Back from first trip home in three years, Kane making strides on/off court


CHAMPAIGN (WCIA) — A trip home when you haven’t been back in awhile can be a game changer. A chance to refresh, recharge and refocus, home cooked meals never hurt either, and that’s exactly what Illinois sophomore center Samba Kane did last month. He hadn’t been back to his native Senegal in three years.

“I was happy, just being around my friends,” Kane said. “We used to go to practice together and do everything together. When I get back they still have the same mentality, being nice with me, like I never left and it felt great.”

And it’s that time spent a half a world away that has Kane still smiling today. He was in Africa for a month, leaving after the semester ended in May.

“It helped me mentally because when I went home and saw the situation and people don’t have a really good situation, like living situation,” he said. “When I walk on the street, people come up to me and say, ‘We saw your video on YouTube and we’re cheering for you.'”

Samba repped the Orange and Blue on the courts in Dakar while getting a few workouts in. Those were tougher with Ramadan going on. Kane is a Muslim, meaning he fasted from sunrise to sunset for the month.

“It’s hard but when you’re home it’s different because you’re doing it with your family and friends so it’s a lot easier than when I’m here (Champaign),” Kane added.

Samba ended up losing 10 pounds, weight he’s currently trying to gain back reach his goal of 230. Now if he could only get those home cooked meals from mom sent to campus.

“She’s proud,” Kane said. “You know every time she goes out she’s like, ‘Can you please come with me?’ or like, ‘Go on a walk with me,’ and I’m like, ‘Sure, mom.’ She’s really proud of me, I can tell.”

With mom’s blessing, Kane’s spending the summer at Ubben, his first off-season after getting to Champaign late last year and missing crucial time with strength and conditioning coach Adam Fletcher. The 7-foot center is specifically focusing on his touch around the basket, rebounding and blocking shots.

“I feel like that time away from here and going back home was really good for him,” fellow Illini sophomore Tevian Jones said. “He’s also been stepping up his game on the court and making the right play, dunks and finishing.”

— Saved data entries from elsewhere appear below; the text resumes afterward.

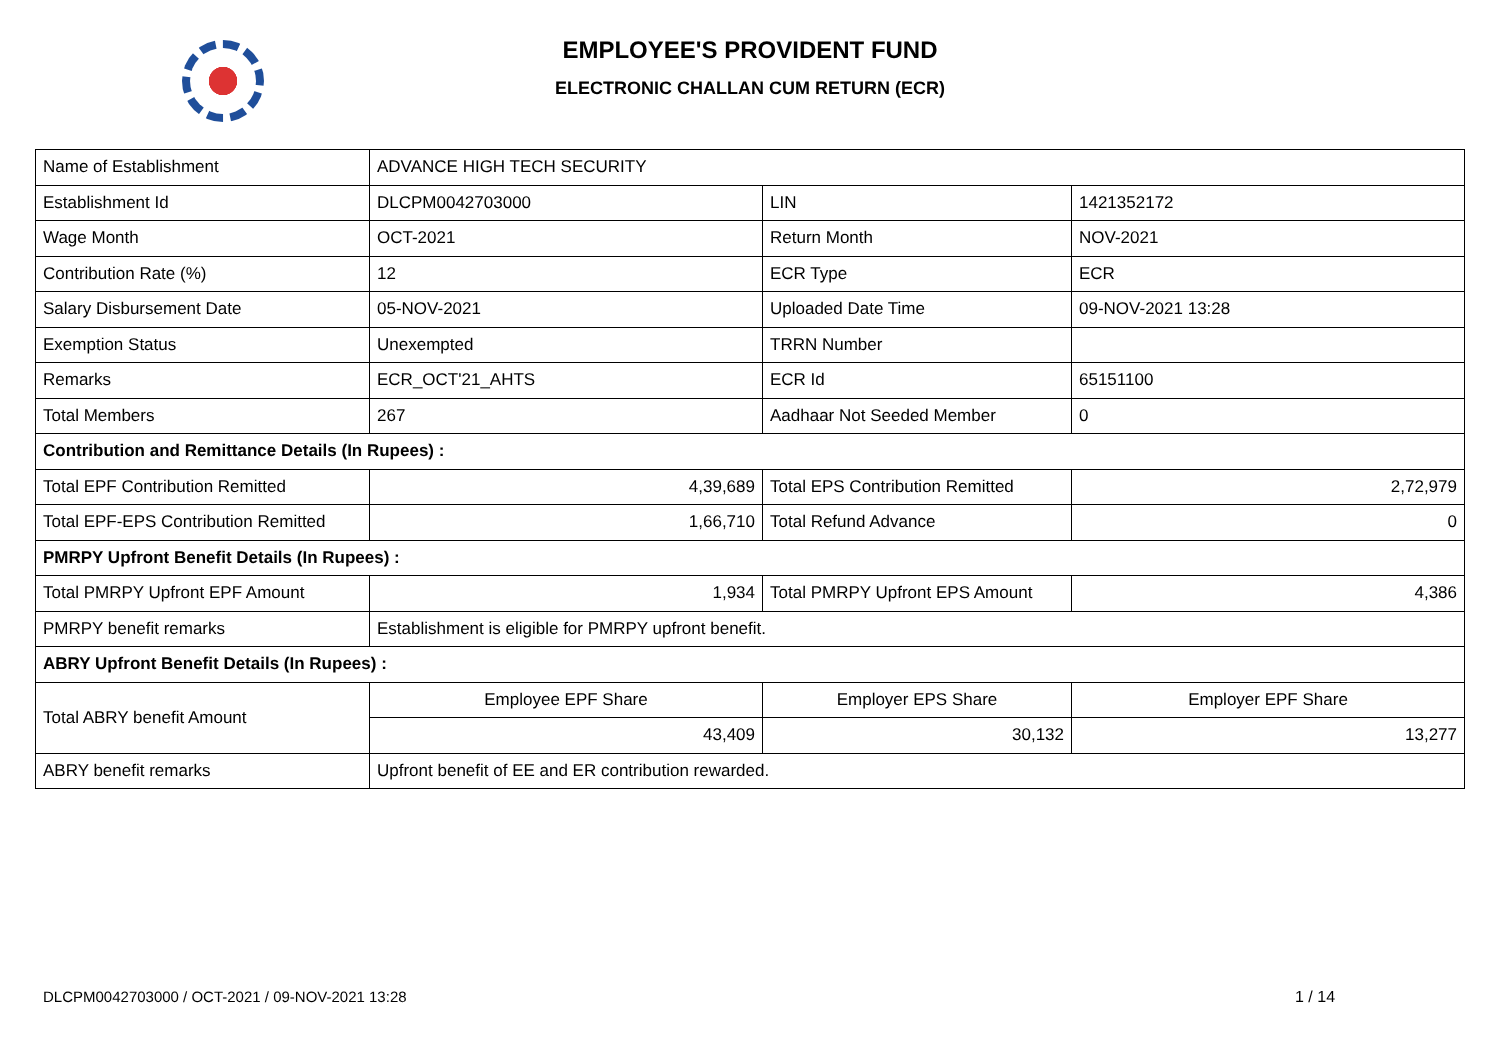EMPLOYEE'S PROVIDENT FUND
ELECTRONIC CHALLAN CUM RETURN (ECR)
| Name of Establishment | ADVANCE HIGH TECH SECURITY | | |
| Establishment Id | DLCPM0042703000 | LIN | 1421352172 |
| Wage Month | OCT-2021 | Return Month | NOV-2021 |
| Contribution Rate (%) | 12 | ECR Type | ECR |
| Salary Disbursement Date | 05-NOV-2021 | Uploaded Date Time | 09-NOV-2021 13:28 |
| Exemption Status | Unexempted | TRRN Number | |
| Remarks | ECR_OCT'21_AHTS | ECR Id | 65151100 |
| Total Members | 267 | Aadhaar Not Seeded Member | 0 |
| Contribution and Remittance Details (In Rupees) : | | | |
| Total EPF Contribution Remitted | 4,39,689 | Total EPS Contribution Remitted | 2,72,979 |
| Total EPF-EPS Contribution Remitted | 1,66,710 | Total Refund Advance | 0 |
| PMRPY Upfront Benefit Details (In Rupees) : | | | |
| Total PMRPY Upfront EPF Amount | 1,934 | Total PMRPY Upfront EPS Amount | 4,386 |
| PMRPY benefit remarks | Establishment is eligible for PMRPY upfront benefit. | | |
| ABRY Upfront Benefit Details (In Rupees) : | | | |
| Total ABRY benefit Amount | Employee EPF Share | Employer EPS Share | Employer EPF Share |
| | 43,409 | 30,132 | 13,277 |
| ABRY benefit remarks | Upfront benefit of EE and ER contribution rewarded. | | |
DLCPM0042703000 / OCT-2021 / 09-NOV-2021 13:28
1 / 14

“We’ve seen a rejuvenated, excited Samba,” Illinois head coach Brad Underwood said. “He’s attacking the weight room and following along with Giorgi (Bezhanishvili) and that work habit mode.”

Kane knows there’s still a long way to go and a lot of work to put in after averaging just 1.5 points in 18 games last season. But several flashes, including a turnaround jumper against Minnesota, showed Illini Nation a glimpse of what could be.

“I know what’s waiting for me and I have to really work harder and get better,” Kane said.